Rat Peritoneal (fecal) Contamination Model
- Duration of study – 2 Days
- Lead time – 40 days
- Standard results – Microbiology, Histology
This model is similar to the CLP (Cecal Ligation and Puncture) model published by many laboratories. The model's end-point is prolonging or rescuing life in the contaminated animals which will otherwise have a 100% mortality rate in a matter of a week or less. The model is excellent for testing oral, injectable and IV antimicrobial actives and has also been used to evaluate anti-inflammatory
- Feces from healthy rats are collected prior to the start of the study, homogenized and resuspended in PBS and sterilized via autoclaving.
- Sterile feces are mixed with the microorganism of choice - - typically Staph or E. coli and injected into the peritoneal space of test rats.
- Therapy can begin before, during or after infection. However, post-infection therapies must be started within 24 hours to prevent early loss of animals in the treatment group.
- Typical study durations are: time zero (to verify baseline), Day 1, Day 2, Day 4 and Day 7. It is rarely possible to proceed past the Day 7 time point due to loss of animals in the control group.
How the Model Works:
Figures 1 and 2 show data points from a study taken at time t = 0 (actually 2 hours post-infection) and on Day 1. Although this study had been designed to go for 2 days, one of the test articles greatly accelerated the loss of animals for unknown reasons and the study was terminated early. The second test article evaluated in this study shows strong antimicrobial response at the 1 day time point.

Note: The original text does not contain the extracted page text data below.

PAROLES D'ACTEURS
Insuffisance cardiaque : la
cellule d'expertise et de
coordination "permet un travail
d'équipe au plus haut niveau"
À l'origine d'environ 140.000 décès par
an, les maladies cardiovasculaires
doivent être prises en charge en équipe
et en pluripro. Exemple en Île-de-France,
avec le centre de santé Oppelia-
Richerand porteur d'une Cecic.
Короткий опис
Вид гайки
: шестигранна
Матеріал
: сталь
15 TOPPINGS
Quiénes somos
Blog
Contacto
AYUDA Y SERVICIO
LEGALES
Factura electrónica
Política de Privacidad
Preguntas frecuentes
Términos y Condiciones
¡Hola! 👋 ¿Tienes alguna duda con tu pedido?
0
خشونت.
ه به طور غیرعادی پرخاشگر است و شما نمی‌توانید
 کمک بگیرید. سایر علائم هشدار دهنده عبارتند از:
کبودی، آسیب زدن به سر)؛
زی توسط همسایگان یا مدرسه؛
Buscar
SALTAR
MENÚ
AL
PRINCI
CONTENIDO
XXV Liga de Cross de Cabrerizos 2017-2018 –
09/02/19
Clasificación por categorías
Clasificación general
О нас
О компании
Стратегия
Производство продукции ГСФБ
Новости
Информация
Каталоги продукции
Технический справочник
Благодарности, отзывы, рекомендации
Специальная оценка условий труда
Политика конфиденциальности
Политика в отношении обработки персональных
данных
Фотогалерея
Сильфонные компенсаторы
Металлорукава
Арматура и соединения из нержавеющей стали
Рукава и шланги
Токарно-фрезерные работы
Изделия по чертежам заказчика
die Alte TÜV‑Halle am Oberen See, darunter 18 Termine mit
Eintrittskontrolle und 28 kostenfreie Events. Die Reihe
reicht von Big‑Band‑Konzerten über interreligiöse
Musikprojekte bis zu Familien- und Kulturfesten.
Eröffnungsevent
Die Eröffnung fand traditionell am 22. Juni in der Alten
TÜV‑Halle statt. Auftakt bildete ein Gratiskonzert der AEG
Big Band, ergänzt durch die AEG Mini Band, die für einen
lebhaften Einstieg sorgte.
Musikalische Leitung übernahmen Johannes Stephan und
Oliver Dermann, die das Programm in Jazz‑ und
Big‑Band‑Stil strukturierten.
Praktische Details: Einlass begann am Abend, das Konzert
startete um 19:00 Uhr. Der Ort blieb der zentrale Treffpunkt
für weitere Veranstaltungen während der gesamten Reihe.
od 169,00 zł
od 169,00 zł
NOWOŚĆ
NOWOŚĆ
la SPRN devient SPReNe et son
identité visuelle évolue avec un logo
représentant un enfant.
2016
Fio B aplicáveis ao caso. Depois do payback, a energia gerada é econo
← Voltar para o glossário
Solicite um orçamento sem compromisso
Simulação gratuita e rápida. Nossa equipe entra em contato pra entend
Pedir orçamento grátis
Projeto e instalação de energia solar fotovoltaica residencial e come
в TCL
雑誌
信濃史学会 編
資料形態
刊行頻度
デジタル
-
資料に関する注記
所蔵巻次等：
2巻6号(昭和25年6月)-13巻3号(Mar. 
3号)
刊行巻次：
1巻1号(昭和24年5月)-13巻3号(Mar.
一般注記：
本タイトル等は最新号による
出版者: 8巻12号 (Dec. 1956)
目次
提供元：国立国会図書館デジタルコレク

advantages and disadvantages of this model:
As with all models where death will occur without intervention, animals must be closely monitored to allow euthanasia at the first signs of psychological stress. As such, this model often generates early terminations, particularly when test articles are not effective at controlling bacteria levels.
However, the model is extremely powerful for demonstrating the efficacy of functional therapeutic interventions and is, in our opinion, an extremely relevant model for mimicking related human illness such as spontaneous ruptures or tears in the intestinal lining or failed surgical ligation procedures.
This model also has the advantage of being relatively fast and inexpensive, with the primary driver of cost being the frequency and route of application of the test articles.